It is redolent of wilderness and wandering, confusion and lack. The prophet Jeremiah calls it “a land of deserts and of pits… a land of drought and of the shadow of death… a land that no man passed through, and where no man dwelt.”
Hot and plagued by thirst, the desert was so hostile to human intention that it took the Israelites 40 years to journey a distance they might have traversed in a week.
The desert is akin to the realm of beasts and wild creatures, punishment and desolation. In his book Desert Solitaire, the naturalist Edward Abbey describes the desert as disconsolate, a place where man it utterly alone. He writes: “Alone in the silence, I understand for a moment the dread which many feel in the presence of primeval desert, the unconscious fear which compels them to tame, alter or destroy what they cannot understand, to reduce the wild and prehuman to human dimensions. Anything rather than confront directly the antehuman, that other world which frightens not through danger or hostility but in something far worse—its implacable indifference.”
The most frightening thing about the desert is that it does not care for human beings.
And yet, it is also the place where revelation occurs, where holy dwellings such as the Tabernacle are built, where God bestows culinary delight in the form of manna, and where the Children of Israel become the people of Israel.
The land of Israel itself, of course, is full of desert.
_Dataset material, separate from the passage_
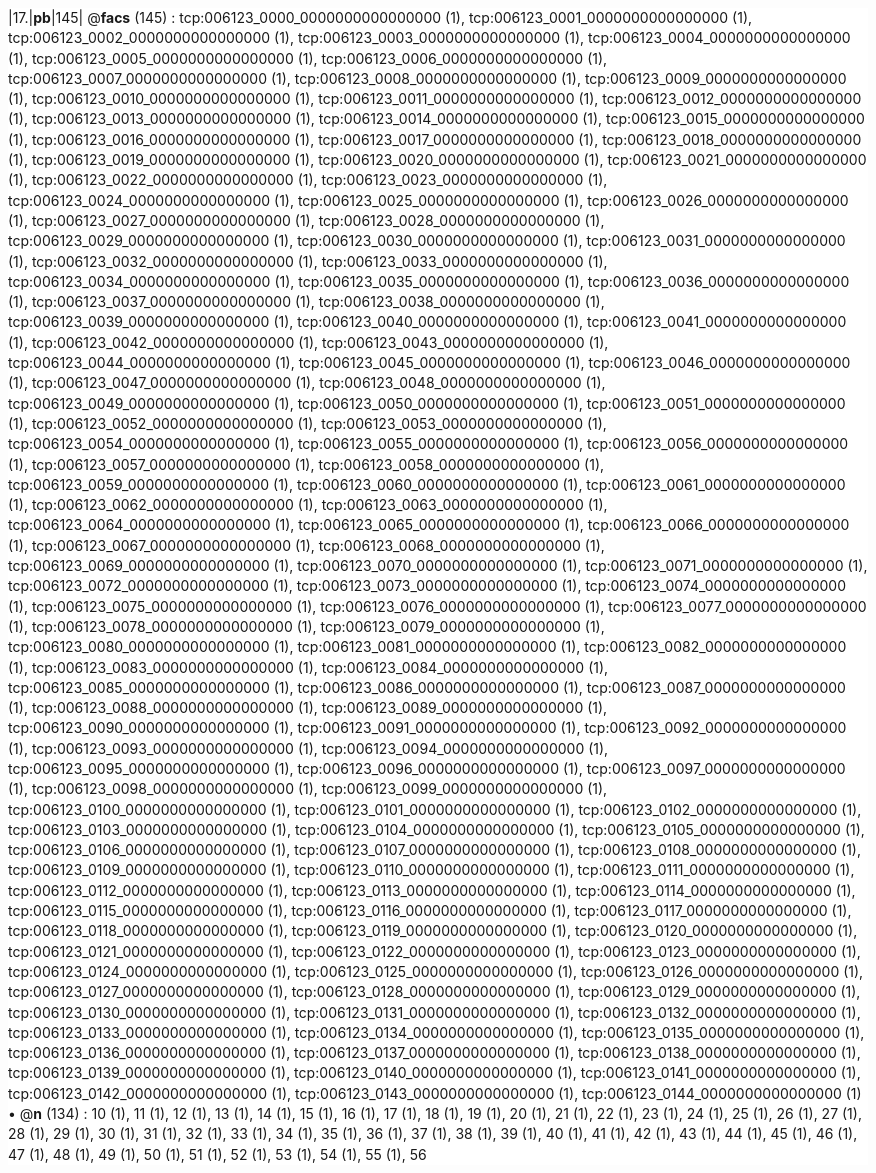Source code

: |17.|__pb__|145| @__facs__ (145) : tcp:006123_0000_0000000000000000 (1), tcp:006123_0001_0000000000000000 (1), tcp:006123_0002_0000000000000000 (1), tcp:006123_0003_0000000000000000 (1), tcp:006123_0004_0000000000000000 (1), tcp:006123_0005_0000000000000000 (1), tcp:006123_0006_0000000000000000 (1), tcp:006123_0007_0000000000000000 (1), tcp:006123_0008_0000000000000000 (1), tcp:006123_0009_0000000000000000 (1), tcp:006123_0010_0000000000000000 (1), tcp:006123_0011_0000000000000000 (1), tcp:006123_0012_0000000000000000 (1), tcp:006123_0013_0000000000000000 (1), tcp:006123_0014_0000000000000000 (1), tcp:006123_0015_0000000000000000 (1), tcp:006123_0016_0000000000000000 (1), tcp:006123_0017_0000000000000000 (1), tcp:006123_0018_0000000000000000 (1), tcp:006123_0019_0000000000000000 (1), tcp:006123_0020_0000000000000000 (1), tcp:006123_0021_0000000000000000 (1), tcp:006123_0022_0000000000000000 (1), tcp:006123_0023_0000000000000000 (1), tcp:006123_0024_0000000000000000 (1), tcp:006123_0025_0000000000000000 (1), tcp:006123_0026_0000000000000000 (1), tcp:006123_0027_0000000000000000 (1), tcp:006123_0028_0000000000000000 (1), tcp:006123_0029_0000000000000000 (1), tcp:006123_0030_0000000000000000 (1), tcp:006123_0031_0000000000000000 (1), tcp:006123_0032_0000000000000000 (1), tcp:006123_0033_0000000000000000 (1), tcp:006123_0034_0000000000000000 (1), tcp:006123_0035_0000000000000000 (1), tcp:006123_0036_0000000000000000 (1), tcp:006123_0037_0000000000000000 (1), tcp:006123_0038_0000000000000000 (1), tcp:006123_0039_0000000000000000 (1), tcp:006123_0040_0000000000000000 (1), tcp:006123_0041_0000000000000000 (1), tcp:006123_0042_0000000000000000 (1), tcp:006123_0043_0000000000000000 (1), tcp:006123_0044_0000000000000000 (1), tcp:006123_0045_0000000000000000 (1), tcp:006123_0046_0000000000000000 (1), tcp:006123_0047_0000000000000000 (1), tcp:006123_0048_0000000000000000 (1), tcp:006123_0049_0000000000000000 (1), tcp:006123_0050_0000000000000000 (1), tcp:006123_0051_0000000000000000 (1), tcp:006123_0052_0000000000000000 (1), tcp:006123_0053_0000000000000000 (1), tcp:006123_0054_0000000000000000 (1), tcp:006123_0055_0000000000000000 (1), tcp:006123_0056_0000000000000000 (1), tcp:006123_0057_0000000000000000 (1), tcp:006123_0058_0000000000000000 (1), tcp:006123_0059_0000000000000000 (1), tcp:006123_0060_0000000000000000 (1), tcp:006123_0061_0000000000000000 (1), tcp:006123_0062_0000000000000000 (1), tcp:006123_0063_0000000000000000 (1), tcp:006123_0064_0000000000000000 (1), tcp:006123_0065_0000000000000000 (1), tcp:006123_0066_0000000000000000 (1), tcp:006123_0067_0000000000000000 (1), tcp:006123_0068_0000000000000000 (1), tcp:006123_0069_0000000000000000 (1), tcp:006123_0070_0000000000000000 (1), tcp:006123_0071_0000000000000000 (1), tcp:006123_0072_0000000000000000 (1), tcp:006123_0073_0000000000000000 (1), tcp:006123_0074_0000000000000000 (1), tcp:006123_0075_0000000000000000 (1), tcp:006123_0076_0000000000000000 (1), tcp:006123_0077_0000000000000000 (1), tcp:006123_0078_0000000000000000 (1), tcp:006123_0079_0000000000000000 (1), tcp:006123_0080_0000000000000000 (1), tcp:006123_0081_0000000000000000 (1), tcp:006123_0082_0000000000000000 (1), tcp:006123_0083_0000000000000000 (1), tcp:006123_0084_0000000000000000 (1), tcp:006123_0085_0000000000000000 (1), tcp:006123_0086_0000000000000000 (1), tcp:006123_0087_0000000000000000 (1), tcp:006123_0088_0000000000000000 (1), tcp:006123_0089_0000000000000000 (1), tcp:006123_0090_0000000000000000 (1), tcp:006123_0091_0000000000000000 (1), tcp:006123_0092_0000000000000000 (1), tcp:006123_0093_0000000000000000 (1), tcp:006123_0094_0000000000000000 (1), tcp:006123_0095_0000000000000000 (1), tcp:006123_0096_0000000000000000 (1), tcp:006123_0097_0000000000000000 (1), tcp:006123_0098_0000000000000000 (1), tcp:006123_0099_0000000000000000 (1), tcp:006123_0100_0000000000000000 (1), tcp:006123_0101_0000000000000000 (1), tcp:006123_0102_0000000000000000 (1), tcp:006123_0103_0000000000000000 (1), tcp:006123_0104_0000000000000000 (1), tcp:006123_0105_0000000000000000 (1), tcp:006123_0106_0000000000000000 (1), tcp:006123_0107_0000000000000000 (1), tcp:006123_0108_0000000000000000 (1), tcp:006123_0109_0000000000000000 (1), tcp:006123_0110_0000000000000000 (1), tcp:006123_0111_0000000000000000 (1), tcp:006123_0112_0000000000000000 (1), tcp:006123_0113_0000000000000000 (1), tcp:006123_0114_0000000000000000 (1), tcp:006123_0115_0000000000000000 (1), tcp:006123_0116_0000000000000000 (1), tcp:006123_0117_0000000000000000 (1), tcp:006123_0118_0000000000000000 (1), tcp:006123_0119_0000000000000000 (1), tcp:006123_0120_0000000000000000 (1), tcp:006123_0121_0000000000000000 (1), tcp:006123_0122_0000000000000000 (1), tcp:006123_0123_0000000000000000 (1), tcp:006123_0124_0000000000000000 (1), tcp:006123_0125_0000000000000000 (1), tcp:006123_0126_0000000000000000 (1), tcp:006123_0127_0000000000000000 (1), tcp:006123_0128_0000000000000000 (1), tcp:006123_0129_0000000000000000 (1), tcp:006123_0130_0000000000000000 (1), tcp:006123_0131_0000000000000000 (1), tcp:006123_0132_0000000000000000 (1), tcp:006123_0133_0000000000000000 (1), tcp:006123_0134_0000000000000000 (1), tcp:006123_0135_0000000000000000 (1), tcp:006123_0136_0000000000000000 (1), tcp:006123_0137_0000000000000000 (1), tcp:006123_0138_0000000000000000 (1), tcp:006123_0139_0000000000000000 (1), tcp:006123_0140_0000000000000000 (1), tcp:006123_0141_0000000000000000 (1), tcp:006123_0142_0000000000000000 (1), tcp:006123_0143_0000000000000000 (1), tcp:006123_0144_0000000000000000 (1)  •  @__n__ (134) : 10 (1), 11 (1), 12 (1), 13 (1), 14 (1), 15 (1), 16 (1), 17 (1), 18 (1), 19 (1), 20 (1), 21 (1), 22 (1), 23 (1), 24 (1), 25 (1), 26 (1), 27 (1), 28 (1), 29 (1), 30 (1), 31 (1), 32 (1), 33 (1), 34 (1), 35 (1), 36 (1), 37 (1), 38 (1), 39 (1), 40 (1), 41 (1), 42 (1), 43 (1), 44 (1), 45 (1), 46 (1), 47 (1), 48 (1), 49 (1), 50 (1), 51 (1), 52 (1), 53 (1), 54 (1), 55 (1), 56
The Negev, which means “dry” in Hebrew covers the southern part of Israel, accounting for more than half of the country’s land. Once thought uninhabitable, Israel’s first Prime Minister David Ben-Gurion retired from politics there, setting up house near the city of Beersheva where today there is a university named for him. “It is in the Negev that the creativity and pioneer vigor of Israel shall be tested,” Ben-Gurion wrote. He believed the future of Israel depended on the development of the Negev, calling it “one of the Jewish nation’s safehavens.”
The prophet Isaiah prophesied that one day, “the wilderness will be a fruitful field, and the fruitful field will be considered a forest.”
While the Negev cannot exactly be described as a forest, it is a place where new life is germinating. Over the weekend, Tel Aviv University brought a group of six American journalists to the Negev, where, in the midst of 100-plus degree heat, we found an oasis: the Carmey Avdat vineyard. Breaking with the desert’s shades of gray, lush green vines sprouting grapes and fuchia flowers cover the landscape; almond and apricot trees grow beside shrubs of the sharpest, spiciest oregano and sage. It is the work of dreamers, of that same pioneering spirit that transformed untamed land into Tel Aviv.
There is also something magical in the desert quiet. There are no horns, no garbage trucks, none of the constant, battering noises of the city. In the Zin Valley, it is actually possible to hear silence. It is, I think, the holy quiet historian Eric Voegelin was referring to when he wrote: “When the world has become desert, man is at last in the solitude in which he can hear thunderingly the voice of the spirit.”
Sometimes the wilderness is a gateway to something transcendently beautiful. It is quiet enough to hear the prayers of one’s own heart.
It is what I imagine Ben-Gurion envisioned when he lay his hopes for a nation in the sands beneath a sweltering sun. Even then, he knew that Jews could only survive in Israel, indeed in the world, if they could turn desolation into dreamscape, a poverty of resources into a place of promise.
Today the Negev is burgeoning with life. It is home to Ben-Gurion University of the Negev, which boasts five campuses and teaches students how to cultivate the Negev. It is home to Bedouin communities, sprawling vineyards (that grow more than six varietals of wine) and many others marvels that fructified through imagination, innovation and hard work.
The techniques, both old and new, of preserving water in the desert permit this productivity and possibility. The canal method in particular, which essentially collects rainwater is derivative from the ancient Nabatean culture that thrived by creating agriculture in the desert. It is proof that tradition, as well as modernity, has much to offer.
The desert is a metaphor for Israel itself, containing within it impossible realities and mind-bending miracles.